What you would learn in Numerical Methods and Optimization in Python course?
This course focuses on mathematical methods and optimization algorithms within Python, the programming language.
The first part is about linear systems and matrix algebra like matrix multiplication and gaussian elimination and the application of these techniques. We will examine the well-known page rank algorithm developed by Google. PageRank algorithm.
We will discuss numerical integration. Techniques to use such as the trapezoidal rule Simpson formula and the Monte-Carlo technique to determine the definitive integral.
The next chapter will solve differential equations using Euler's method and the Runge-Kutta method. We will examine instances like the pendulum problem and ballistics.
We will also continue to examine optimization methods based on machine learning. The gradient descent stochastic gradient descent algorithm, ADAGrad, RMSProp, and ADAM optimizer will be reviewed the theory and its implementation.
Part 1: Numerical Methods Fundamentals
Basics of numerical methods
floating-point representation
rounding errors
efficiency C, Java and Python
Section 2 Linear Algebra and Gaussian Elimination
linear algebra
matrix multiplication
Gauss-elimination
portfolio optimization through matrix algebra
Section 3 - Eigenvectors and Eigenvalues
eigenvectors and eigenvalues
applications of eigenvectors in machine-learning (PCA)

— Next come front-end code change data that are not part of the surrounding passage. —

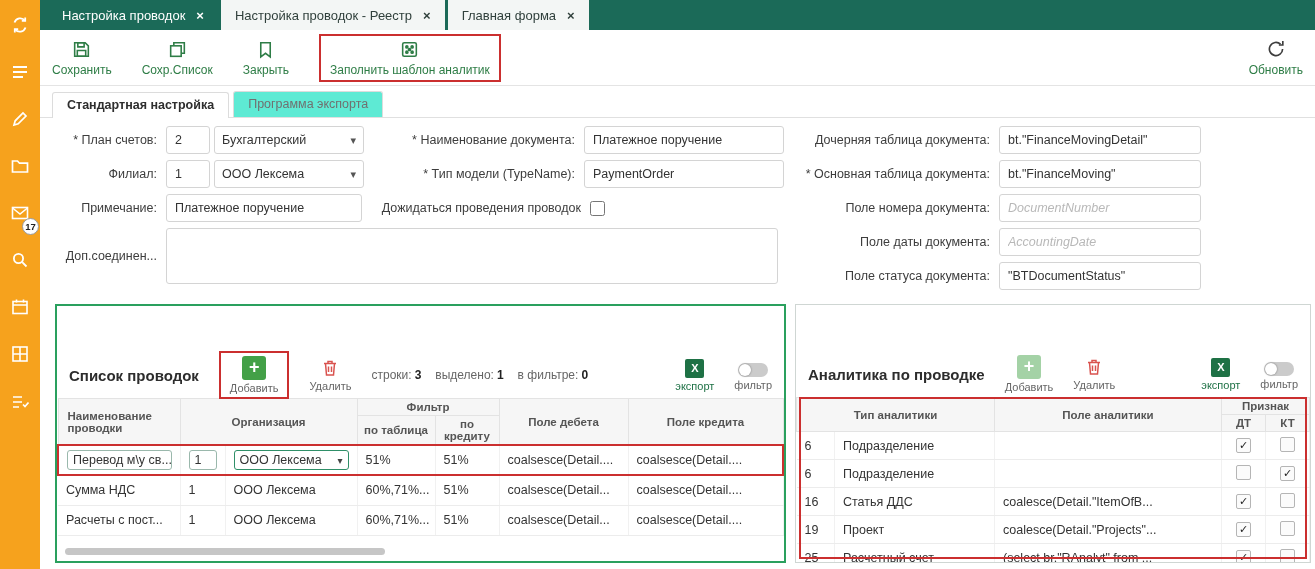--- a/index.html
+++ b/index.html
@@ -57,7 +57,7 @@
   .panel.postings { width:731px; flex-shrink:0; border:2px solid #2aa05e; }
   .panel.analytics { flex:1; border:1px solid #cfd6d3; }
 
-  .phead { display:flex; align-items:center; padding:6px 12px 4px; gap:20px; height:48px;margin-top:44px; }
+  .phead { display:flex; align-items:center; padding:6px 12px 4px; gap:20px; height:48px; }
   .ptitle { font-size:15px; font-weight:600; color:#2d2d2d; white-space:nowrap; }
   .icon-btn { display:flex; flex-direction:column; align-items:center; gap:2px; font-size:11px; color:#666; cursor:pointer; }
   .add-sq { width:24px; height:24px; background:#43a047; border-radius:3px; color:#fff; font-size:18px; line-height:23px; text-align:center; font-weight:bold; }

Google's PageRank algorithm explained
4. Interpolation
The Lagrange interpolation theory
Implementation and application of interpolation
Section 5 The Root Finding Algorithms
solving non-linear equations
Root finding
Bisection and Newton's Method
Section 6 Numerical Integration
Numerical integration
The rectangle method and the trapezoidal method
Simpson's method
Monte-Carlo integration
7. Section 7 - Differential Equations
solving differential equations
Euler's method
Runge-Kutta method
Pendulum problem and ballistics
Section 8 Numerical Optimization (in Machine Learning)
gradient descent algorithm
stochastic gradient descent
ADAGrad as well as RMSProp algorithms
ADAM optimizer explained
Course Content:
- Learn about linear systems and Gaussian elimination
- Understand eigenvectors and eigenvalues
- Learn about Google's PageRank algorithm.
- Know the concept of the importance of numerical integration
- Know Monte-Carlo simulations
- Know differential equations, Euler's method as well as Runge-Kutta's method
- Know about machine learning-related algorithmic optimization (gradient descent stochastic gradient descent ADAM optimizer, etc.)
Download Numerical Methods and Optimization in Python from below links NOW!
You are replying to :
Access Permission Error
You do not have access to this product!
Dear User!
To download this file(s) you need to purchase this product or subscribe to one of our VIP plans.
Note
Download speed is limited, for download with higher speed (2X) please register on the site and for download with MAXIMUM speed please join to our VIP plans.